[Start]

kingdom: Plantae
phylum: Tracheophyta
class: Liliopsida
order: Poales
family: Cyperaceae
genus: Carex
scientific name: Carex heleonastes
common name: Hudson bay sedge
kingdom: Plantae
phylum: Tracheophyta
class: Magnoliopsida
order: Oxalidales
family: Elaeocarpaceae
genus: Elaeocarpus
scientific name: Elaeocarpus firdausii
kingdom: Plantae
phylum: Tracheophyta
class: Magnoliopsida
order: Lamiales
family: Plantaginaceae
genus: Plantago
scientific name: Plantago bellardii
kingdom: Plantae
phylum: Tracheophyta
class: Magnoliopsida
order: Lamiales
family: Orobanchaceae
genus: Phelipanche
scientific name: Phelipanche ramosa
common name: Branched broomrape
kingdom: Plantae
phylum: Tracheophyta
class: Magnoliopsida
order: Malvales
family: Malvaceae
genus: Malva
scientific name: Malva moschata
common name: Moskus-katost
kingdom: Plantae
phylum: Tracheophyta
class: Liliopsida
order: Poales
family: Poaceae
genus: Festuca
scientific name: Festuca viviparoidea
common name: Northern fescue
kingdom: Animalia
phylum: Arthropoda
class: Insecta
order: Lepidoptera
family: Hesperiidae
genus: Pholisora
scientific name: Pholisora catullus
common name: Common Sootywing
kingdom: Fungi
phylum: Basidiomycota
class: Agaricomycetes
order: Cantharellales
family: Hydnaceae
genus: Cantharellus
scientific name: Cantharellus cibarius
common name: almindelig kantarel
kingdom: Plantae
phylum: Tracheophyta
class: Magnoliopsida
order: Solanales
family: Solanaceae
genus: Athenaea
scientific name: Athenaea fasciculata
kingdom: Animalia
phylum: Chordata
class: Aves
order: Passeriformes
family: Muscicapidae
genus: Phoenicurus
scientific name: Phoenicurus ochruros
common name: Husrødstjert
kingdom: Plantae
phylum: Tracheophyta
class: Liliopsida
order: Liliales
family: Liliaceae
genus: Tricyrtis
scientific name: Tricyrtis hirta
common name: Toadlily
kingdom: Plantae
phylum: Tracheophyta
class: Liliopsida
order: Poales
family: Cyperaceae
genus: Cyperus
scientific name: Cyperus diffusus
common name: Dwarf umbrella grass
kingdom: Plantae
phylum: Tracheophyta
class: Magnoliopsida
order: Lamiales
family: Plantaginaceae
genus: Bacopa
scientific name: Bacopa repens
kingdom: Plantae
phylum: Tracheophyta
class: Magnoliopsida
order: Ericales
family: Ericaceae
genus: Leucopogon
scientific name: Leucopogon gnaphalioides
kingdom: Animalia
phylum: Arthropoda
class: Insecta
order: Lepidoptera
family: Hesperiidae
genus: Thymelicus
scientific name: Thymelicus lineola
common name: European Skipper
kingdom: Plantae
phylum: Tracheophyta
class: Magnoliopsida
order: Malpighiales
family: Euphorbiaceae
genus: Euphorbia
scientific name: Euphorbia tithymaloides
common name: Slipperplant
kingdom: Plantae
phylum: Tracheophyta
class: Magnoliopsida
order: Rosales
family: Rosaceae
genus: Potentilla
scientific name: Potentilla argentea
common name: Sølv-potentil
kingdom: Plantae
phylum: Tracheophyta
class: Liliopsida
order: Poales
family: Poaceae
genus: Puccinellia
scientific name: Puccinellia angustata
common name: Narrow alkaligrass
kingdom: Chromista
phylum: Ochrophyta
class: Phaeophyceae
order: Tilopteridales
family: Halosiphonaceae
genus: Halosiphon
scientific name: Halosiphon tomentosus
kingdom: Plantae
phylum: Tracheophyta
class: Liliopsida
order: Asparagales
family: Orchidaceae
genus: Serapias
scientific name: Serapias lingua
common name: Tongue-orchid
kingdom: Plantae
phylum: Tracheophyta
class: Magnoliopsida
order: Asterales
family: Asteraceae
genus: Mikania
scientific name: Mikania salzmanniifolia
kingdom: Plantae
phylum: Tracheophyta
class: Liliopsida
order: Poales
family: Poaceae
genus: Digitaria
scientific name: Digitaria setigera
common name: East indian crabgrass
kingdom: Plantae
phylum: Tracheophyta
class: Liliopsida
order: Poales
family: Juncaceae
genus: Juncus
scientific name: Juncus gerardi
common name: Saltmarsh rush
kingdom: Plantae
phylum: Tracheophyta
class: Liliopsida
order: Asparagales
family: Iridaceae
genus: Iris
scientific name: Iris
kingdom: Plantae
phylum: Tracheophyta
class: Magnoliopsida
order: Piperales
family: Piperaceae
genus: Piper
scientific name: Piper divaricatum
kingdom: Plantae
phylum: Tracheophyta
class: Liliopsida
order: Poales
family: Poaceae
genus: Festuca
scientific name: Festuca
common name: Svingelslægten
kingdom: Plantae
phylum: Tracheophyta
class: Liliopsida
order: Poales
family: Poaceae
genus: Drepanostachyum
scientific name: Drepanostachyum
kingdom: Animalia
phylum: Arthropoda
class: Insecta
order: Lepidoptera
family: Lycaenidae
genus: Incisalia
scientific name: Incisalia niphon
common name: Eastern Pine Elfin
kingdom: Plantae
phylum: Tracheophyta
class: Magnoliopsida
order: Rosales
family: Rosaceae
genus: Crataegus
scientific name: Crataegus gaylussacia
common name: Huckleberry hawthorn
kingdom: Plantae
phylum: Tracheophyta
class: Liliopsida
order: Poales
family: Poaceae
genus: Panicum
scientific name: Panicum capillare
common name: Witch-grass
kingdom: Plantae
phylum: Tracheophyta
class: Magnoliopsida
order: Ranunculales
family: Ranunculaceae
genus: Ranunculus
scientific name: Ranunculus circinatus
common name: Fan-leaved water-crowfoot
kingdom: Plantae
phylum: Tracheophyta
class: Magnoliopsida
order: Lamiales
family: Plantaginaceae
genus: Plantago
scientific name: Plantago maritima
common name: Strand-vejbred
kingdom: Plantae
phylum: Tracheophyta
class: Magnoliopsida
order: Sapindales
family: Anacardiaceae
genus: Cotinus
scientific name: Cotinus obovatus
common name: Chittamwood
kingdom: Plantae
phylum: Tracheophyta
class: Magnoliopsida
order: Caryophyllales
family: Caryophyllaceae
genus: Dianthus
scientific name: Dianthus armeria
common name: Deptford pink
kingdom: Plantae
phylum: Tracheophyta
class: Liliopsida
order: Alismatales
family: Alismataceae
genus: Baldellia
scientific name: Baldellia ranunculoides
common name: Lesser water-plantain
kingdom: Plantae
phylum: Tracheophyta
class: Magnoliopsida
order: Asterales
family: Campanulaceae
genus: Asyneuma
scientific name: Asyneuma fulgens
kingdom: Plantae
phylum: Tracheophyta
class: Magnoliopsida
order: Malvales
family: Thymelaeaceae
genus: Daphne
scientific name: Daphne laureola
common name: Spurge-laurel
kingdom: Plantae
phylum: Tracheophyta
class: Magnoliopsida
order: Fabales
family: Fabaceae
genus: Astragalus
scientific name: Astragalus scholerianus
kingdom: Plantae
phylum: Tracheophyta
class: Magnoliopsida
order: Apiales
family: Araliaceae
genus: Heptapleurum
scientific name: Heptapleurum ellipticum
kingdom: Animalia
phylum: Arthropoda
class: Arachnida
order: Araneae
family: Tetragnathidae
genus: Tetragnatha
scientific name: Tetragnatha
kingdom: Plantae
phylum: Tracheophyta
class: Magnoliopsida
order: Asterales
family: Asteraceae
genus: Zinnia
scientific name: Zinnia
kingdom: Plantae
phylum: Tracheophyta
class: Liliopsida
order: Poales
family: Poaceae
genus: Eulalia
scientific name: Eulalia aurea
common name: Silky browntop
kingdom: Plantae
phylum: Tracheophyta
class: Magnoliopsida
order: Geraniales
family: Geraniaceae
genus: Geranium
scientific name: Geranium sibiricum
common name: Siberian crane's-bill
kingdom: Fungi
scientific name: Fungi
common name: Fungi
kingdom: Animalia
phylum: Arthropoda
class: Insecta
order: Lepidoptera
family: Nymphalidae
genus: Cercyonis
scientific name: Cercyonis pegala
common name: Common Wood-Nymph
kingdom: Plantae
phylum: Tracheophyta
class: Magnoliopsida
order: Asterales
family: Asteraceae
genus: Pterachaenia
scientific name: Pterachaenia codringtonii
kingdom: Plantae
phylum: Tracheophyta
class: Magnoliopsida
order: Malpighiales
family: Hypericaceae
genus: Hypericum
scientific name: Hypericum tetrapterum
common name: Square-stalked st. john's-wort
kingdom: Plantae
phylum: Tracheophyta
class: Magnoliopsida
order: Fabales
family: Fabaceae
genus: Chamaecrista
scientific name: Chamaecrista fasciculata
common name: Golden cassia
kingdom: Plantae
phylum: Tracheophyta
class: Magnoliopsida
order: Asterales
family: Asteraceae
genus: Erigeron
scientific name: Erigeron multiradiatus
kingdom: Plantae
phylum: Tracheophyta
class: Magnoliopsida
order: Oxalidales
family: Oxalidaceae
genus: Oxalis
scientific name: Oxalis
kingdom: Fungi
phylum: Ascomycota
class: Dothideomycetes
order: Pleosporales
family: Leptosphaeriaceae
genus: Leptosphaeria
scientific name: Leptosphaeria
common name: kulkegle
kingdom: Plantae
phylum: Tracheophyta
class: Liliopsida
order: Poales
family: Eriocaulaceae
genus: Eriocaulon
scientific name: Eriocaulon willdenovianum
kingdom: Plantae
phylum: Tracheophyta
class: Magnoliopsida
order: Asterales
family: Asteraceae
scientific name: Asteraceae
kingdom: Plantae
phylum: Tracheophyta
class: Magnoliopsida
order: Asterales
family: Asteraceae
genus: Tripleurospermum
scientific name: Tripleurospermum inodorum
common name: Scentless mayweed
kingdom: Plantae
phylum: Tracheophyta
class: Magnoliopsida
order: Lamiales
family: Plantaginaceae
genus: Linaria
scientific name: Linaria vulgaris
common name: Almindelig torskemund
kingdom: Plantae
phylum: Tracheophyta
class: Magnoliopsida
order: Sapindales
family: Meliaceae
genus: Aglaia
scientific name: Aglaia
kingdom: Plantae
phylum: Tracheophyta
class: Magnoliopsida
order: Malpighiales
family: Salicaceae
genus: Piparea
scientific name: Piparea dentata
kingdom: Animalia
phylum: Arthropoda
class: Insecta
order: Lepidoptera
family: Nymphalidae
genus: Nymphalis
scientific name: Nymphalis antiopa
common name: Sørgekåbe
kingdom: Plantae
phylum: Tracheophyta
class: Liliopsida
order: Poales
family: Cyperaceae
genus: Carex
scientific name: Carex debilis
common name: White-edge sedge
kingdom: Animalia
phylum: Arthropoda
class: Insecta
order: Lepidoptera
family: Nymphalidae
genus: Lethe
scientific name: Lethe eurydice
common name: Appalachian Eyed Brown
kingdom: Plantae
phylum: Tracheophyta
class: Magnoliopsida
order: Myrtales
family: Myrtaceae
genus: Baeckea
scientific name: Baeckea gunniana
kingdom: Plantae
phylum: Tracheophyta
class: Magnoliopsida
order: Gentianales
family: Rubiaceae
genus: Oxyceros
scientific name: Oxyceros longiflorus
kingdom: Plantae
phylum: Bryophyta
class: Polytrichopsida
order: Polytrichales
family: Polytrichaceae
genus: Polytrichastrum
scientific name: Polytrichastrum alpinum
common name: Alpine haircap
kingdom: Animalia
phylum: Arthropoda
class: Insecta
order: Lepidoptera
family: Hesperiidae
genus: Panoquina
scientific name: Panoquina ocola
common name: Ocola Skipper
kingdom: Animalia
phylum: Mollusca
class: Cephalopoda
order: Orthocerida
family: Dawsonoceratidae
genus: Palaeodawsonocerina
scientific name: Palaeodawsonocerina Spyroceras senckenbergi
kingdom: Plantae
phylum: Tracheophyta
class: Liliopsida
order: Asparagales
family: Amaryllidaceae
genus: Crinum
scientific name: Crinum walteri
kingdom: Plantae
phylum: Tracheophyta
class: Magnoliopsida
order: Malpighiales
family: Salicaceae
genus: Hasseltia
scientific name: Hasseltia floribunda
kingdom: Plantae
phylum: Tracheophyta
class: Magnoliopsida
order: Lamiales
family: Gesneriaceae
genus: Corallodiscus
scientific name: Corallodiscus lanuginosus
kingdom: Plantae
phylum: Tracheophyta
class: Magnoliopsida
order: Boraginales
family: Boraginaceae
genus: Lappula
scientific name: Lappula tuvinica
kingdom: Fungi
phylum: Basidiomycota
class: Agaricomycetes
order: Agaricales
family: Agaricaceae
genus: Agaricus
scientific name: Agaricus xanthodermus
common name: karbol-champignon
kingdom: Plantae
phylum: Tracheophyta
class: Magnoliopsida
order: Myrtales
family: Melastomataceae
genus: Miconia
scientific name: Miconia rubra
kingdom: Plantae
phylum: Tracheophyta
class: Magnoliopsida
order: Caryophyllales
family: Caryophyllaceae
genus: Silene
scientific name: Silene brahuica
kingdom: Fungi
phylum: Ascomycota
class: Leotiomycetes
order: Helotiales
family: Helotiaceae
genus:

[End]

• **The problem**
Reproduce the rows above verbatim, from the very first line through the line containing "common name: Toadlily".

• **Result**
kingdom: Plantae
phylum: Tracheophyta
class: Liliopsida
order: Poales
family: Cyperaceae
genus: Carex
scientific name: Carex heleonastes
common name: Hudson bay sedge
kingdom: Plantae
phylum: Tracheophyta
class: Magnoliopsida
order: Oxalidales
family: Elaeocarpaceae
genus: Elaeocarpus
scientific name: Elaeocarpus firdausii
kingdom: Plantae
phylum: Tracheophyta
class: Magnoliopsida
order: Lamiales
family: Plantaginaceae
genus: Plantago
scientific name: Plantago bellardii
kingdom: Plantae
phylum: Tracheophyta
class: Magnoliopsida
order: Lamiales
family: Orobanchaceae
genus: Phelipanche
scientific name: Phelipanche ramosa
common name: Branched broomrape
kingdom: Plantae
phylum: Tracheophyta
class: Magnoliopsida
order: Malvales
family: Malvaceae
genus: Malva
scientific name: Malva moschata
common name: Moskus-katost
kingdom: Plantae
phylum: Tracheophyta
class: Liliopsida
order: Poales
family: Poaceae
genus: Festuca
scientific name: Festuca viviparoidea
common name: Northern fescue
kingdom: Animalia
phylum: Arthropoda
class: Insecta
order: Lepidoptera
family: Hesperiidae
genus: Pholisora
scientific name: Pholisora catullus
common name: Common Sootywing
kingdom: Fungi
phylum: Basidiomycota
class: Agaricomycetes
order: Cantharellales
family: Hydnaceae
genus: Cantharellus
scientific name: Cantharellus cibarius
common name: almindelig kantarel
kingdom: Plantae
phylum: Tracheophyta
class: Magnoliopsida
order: Solanales
family: Solanaceae
genus: Athenaea
scientific name: Athenaea fasciculata
kingdom: Animalia
phylum: Chordata
class: Aves
order: Passeriformes
family: Muscicapidae
genus: Phoenicurus
scientific name: Phoenicurus ochruros
common name: Husrødstjert
kingdom: Plantae
phylum: Tracheophyta
class: Liliopsida
order: Liliales
family: Liliaceae
genus: Tricyrtis
scientific name: Tricyrtis hirta
common name: Toadlily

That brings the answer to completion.